Dirt-Cheap 3-D Spatial Audio
After all of the testing and calibration was completed, we performed two informal, qualitative user tests that would help us validate our new low-cost spatial audio system. The first test evaluated how the new sound system configuration with eight speakers compared with our previous planar configuration containing four speakers. The prior configuration simply used the four speakers on the top of the cube array. We realize that directly comparing these two configurations is somewhat biased, due to the placement of the four-speaker array being located above the user's head. It would be fairer to compare against a four-speaker array located at the height of the user. However, by using the top four speakers, we were able to switch between the two configurations without dismantling our installation.
We performed the experiment by asking a few test subjects to stand in the middle of the immersive room and listen to sounds played for each configuration. We played different sequences of audio on both speaker configurations and made use of the full range of speakers available. The subjects were not told which configurations were being used, nor in which order the pairs of configurations were presented. Several iterations of the pairs of configurations were tried for each subject. After each pair was presented, the subjects rated the two systems. Admittedly, this was not a scientific test, as is evidenced by several unaddressed biases, but all test subjects clearly preferred the eight-speaker configuration.
The second user test evaluated how well the listener is able localize the source of the audio using the eight-speaker configuration. Again, the subjects were tested and each were asked to stand in the center of the immersive room. Each subject was presented with several sounds played one at a time and originating from different positions surrounding the subject. The subjects were asked to point in the direction of the sound source, as they heard it. The visual system was not running, so the users did not get visual cues as to the sound source's location. The subjects were able to localize the sounds with a high degree of accuracy, especially with respect to elevation.
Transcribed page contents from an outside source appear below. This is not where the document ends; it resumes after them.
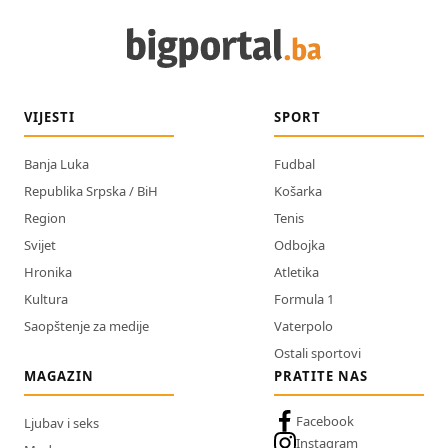
VIJESTI
SPORT
Banja Luka
Fudbal
Republika Srpska / BiH
Košarka
Region
Tenis
Svijet
Odbojka
Hronika
Atletika
Kultura
Formula 1
Saopštenje za medije
Vaterpolo
Ostali sportovi
MAGAZIN
PRATITE NAS
Facebook
Ljubav i seks
Instagram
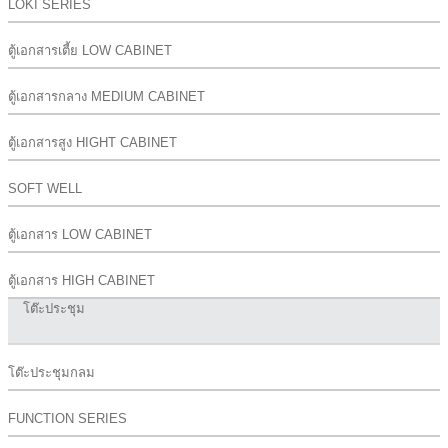
LOKI SERIES
ตู้เอกสารเตี้ย LOW CABINET
ตู้เอกสารกลาง MEDIUM CABINET
ตู้เอกสารสูง HIGHT CABINET
SOFT WELL
ตู้เอกสาร LOW CABINET
ตู้เอกสาร HIGH CABINET
โต๊ะประชุม
โต๊ะประชุมกลม
FUNCTION SERIES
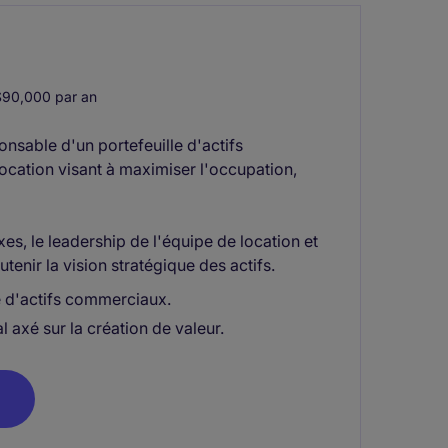
90,000 par an
nsable d'un portefeuille d'actifs
cation visant à maximiser l'occupation,
s, le leadership de l'équipe de location et
tenir la vision stratégique des actifs.
e d'actifs commerciaux.
axé sur la création de valeur.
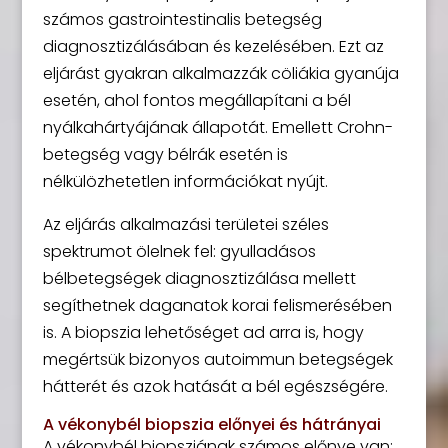
számos gastrointestinalis betegség
diagnosztizálásában és kezelésében. Ezt az
eljárást gyakran alkalmazzák cöliákia gyanúja
esetén, ahol fontos megállapítani a bél
nyálkahártyájának állapotát. Emellett Crohn-
betegség vagy bélrák esetén is
nélkülözhetetlen információkat nyújt.
Az eljárás alkalmazási területei széles
spektrumot ölelnek fel: gyulladásos
bélbetegségek diagnosztizálása mellett
segíthetnek daganatok korai felismerésében
is. A biopszia lehetőséget ad arra is, hogy
megértsük bizonyos autoimmun betegségek
hátterét és azok hatását a bél egészségére.
A vékonybél biopszia előnyei és hátrányai
A vékonybél biopsziának számos előnye van:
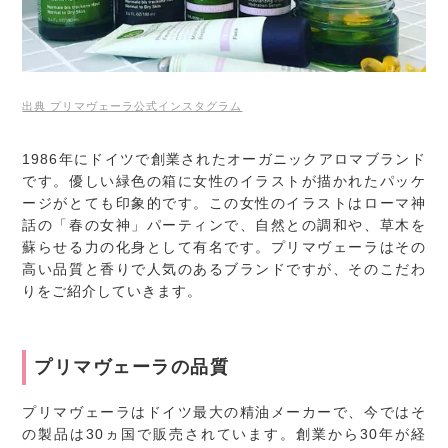
出典 プリマヴェーラ公式インスタグラム
1986年にドイツで創業されたオーガニックアロマブランド
です。優しい緑色の箱に女性のイラストが描かれたパッケ
ージがとても印象的です。この女性のイラストはローマ神
話の「春の女神」パーティンで、自然との調和や、草木を
蘇らせる力の化身として有名です。プリマヴェーラはその
高い品質と香りで人気のあるブランドですが、そのこだわ
りをご紹介していきます。
プリマヴェーラの品質
プリマヴェーラはドイツ最大の精油メーカーで、今ではそ
の製品は30ヵ国で販売されています。創業から30年が経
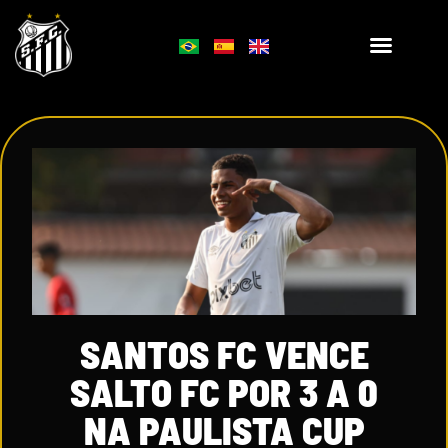
SANTOS FC VENCE
SALTO FC POR 3 A 0
NA PAULISTA CUP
The implementation of our 3-D spatial audio system integrated with our immersive room really enhanced the simulation and training demos we have. Our completed system has improved dramatically the sense of immersion when running the demos. A simulation user easily perceives helicopters and jets flying overhead and a tank rumbling down one of the many streets nearby in the virtual world. The perception of depth from the source of audio is conveyed accurately and also includes doppler effects. Our system is a step above a four-speaker solution we had previously using the Microsoft DirectSound API. It also is a good replacement for the capable but outdated and unsupported eight-speaker solution we had running using another expensive hardware and software platform.
We have devised a true 3-D spatial audio solution that is low cost and has comparable quality to expensive high-end commercial systems. The 3-D spatial audio solution allows sound effects to be generated from all directions surrounding a user, not only planar directions. We accomplished this feat by using only commodity hardware and open-source software. We feel this feature, now available at an affordable price, creates numerous options for game and virtual reality system developers.
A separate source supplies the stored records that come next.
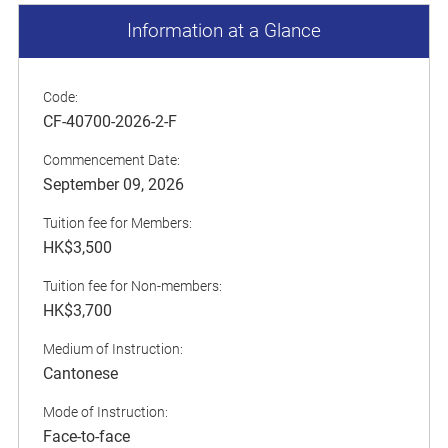
Information at a Glance
Code:
CF-40700-2026-2-F
Commencement Date:
September 09, 2026
Tuition fee for Members:
HK$3,500
Tuition fee for Non-members:
HK$3,700
Medium of Instruction:
Cantonese
Mode of Instruction:
Face-to-face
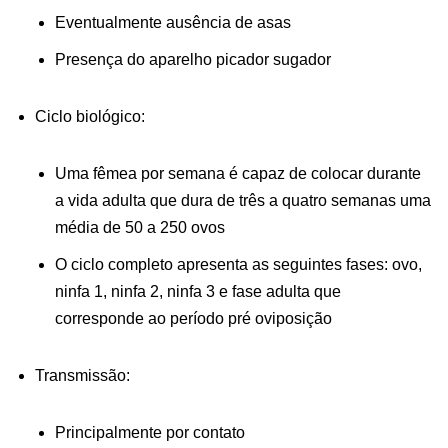
Eventualmente ausência de asas
Presença do aparelho picador sugador
Ciclo biológico:
Uma fêmea por semana é capaz de colocar durante
a vida adulta que dura de três a quatro semanas uma
média de 50 a 250 ovos
O ciclo completo apresenta as seguintes fases: ovo,
ninfa 1, ninfa 2, ninfa 3 e fase adulta que
corresponde ao período pré oviposição
Transmissão:
Principalmente por contato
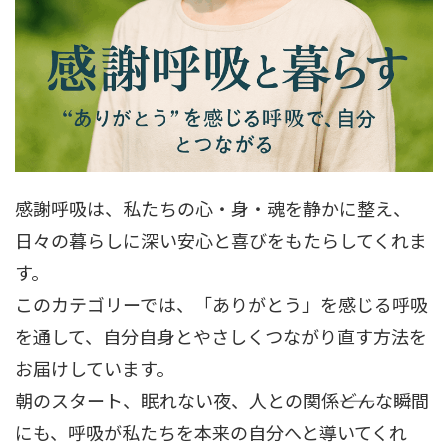
感謝呼吸は、私たちの心・身・魂を静かに整え、
日々の暮らしに深い安心と喜びをもたらしてくれま
す。
このカテゴリーでは、「ありがとう」を感じる呼吸
を通して、自分自身とやさしくつながり直す方法を
お届けしています。
朝のスタート、眠れない夜、人との関係――どんな瞬間
にも、呼吸が私たちを本来の自分へと導いてくれ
We feel our system leads the way for others to devise similar solutions with current and future commodity audio equipment. The developer needs only to purchase a Dolby Surround Sound 7.1 audio card, four pairs of low-cost speakers and audio cables. We spent less than $150 US on hardware—Audigy 2 audio card and audio cables—as we already had speakers available. From start to finish, including hardware and software debugging, configuring and testing, we spent less than a month developing the low-cost 3-D spatial audio system. We feel that using this document as a guide, it should be possible for others to implement this system in less than a week.
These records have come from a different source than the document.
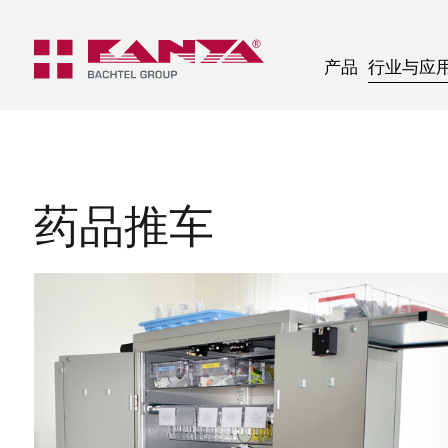
产品
行业与应
药品推车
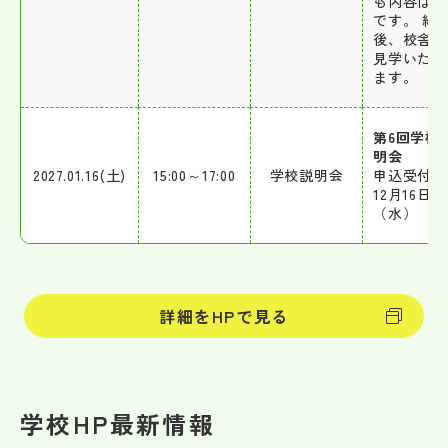
も内容は同
です。 終
後、校舎を
見学いただ
ます。
第6回学校
明会
2027.01.16(土)
15:00～17:00
学校説明会
申込受付開
12月16日
（水）
詳細をHPで見る
学校HP最新情報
Although the system currently meets our needs quite nicely, these features would be nice to add to the 3-D spatial sound API in the future:
Directional sound cones: directional sound cones are a mechanism to provide directional sound with the strongest intensities propagated along the central axis of the cone and weakest toward the edges. Because many sound sources are directional by nature, such as sound emanating from a megaphone, directional sound cones would allow these sound sources to be generated more accurately. Also, because some major APIs, such as Microsoft DirectSound, offer sound cones, it would be nice to offer such a feature.
Additional environmental reverberation effects: although a number of simple environmental reverberation effects are available in the common 3-D spatial audio APIs, supporting more sophisticated effects, such as sound reflection and absorption off of different surfaces, greatly would enhance the listening experience. This is an area of ongoing research, and the Mustajuuri system would be a good testbed for trying out new techniques.
Enhanced sound attenuation level: the current distance attenuation models for sound in Mustajuuri are quadratic by nature, thus they are fairly simple. In the real world, sound attenuation is much more sophisticated and depends on heat, humidity, sound frequency and many other factors. For example, low-frequency sounds generally carry much farther than high frequency. Accounting for these complexities could help significantly in providing distance cues.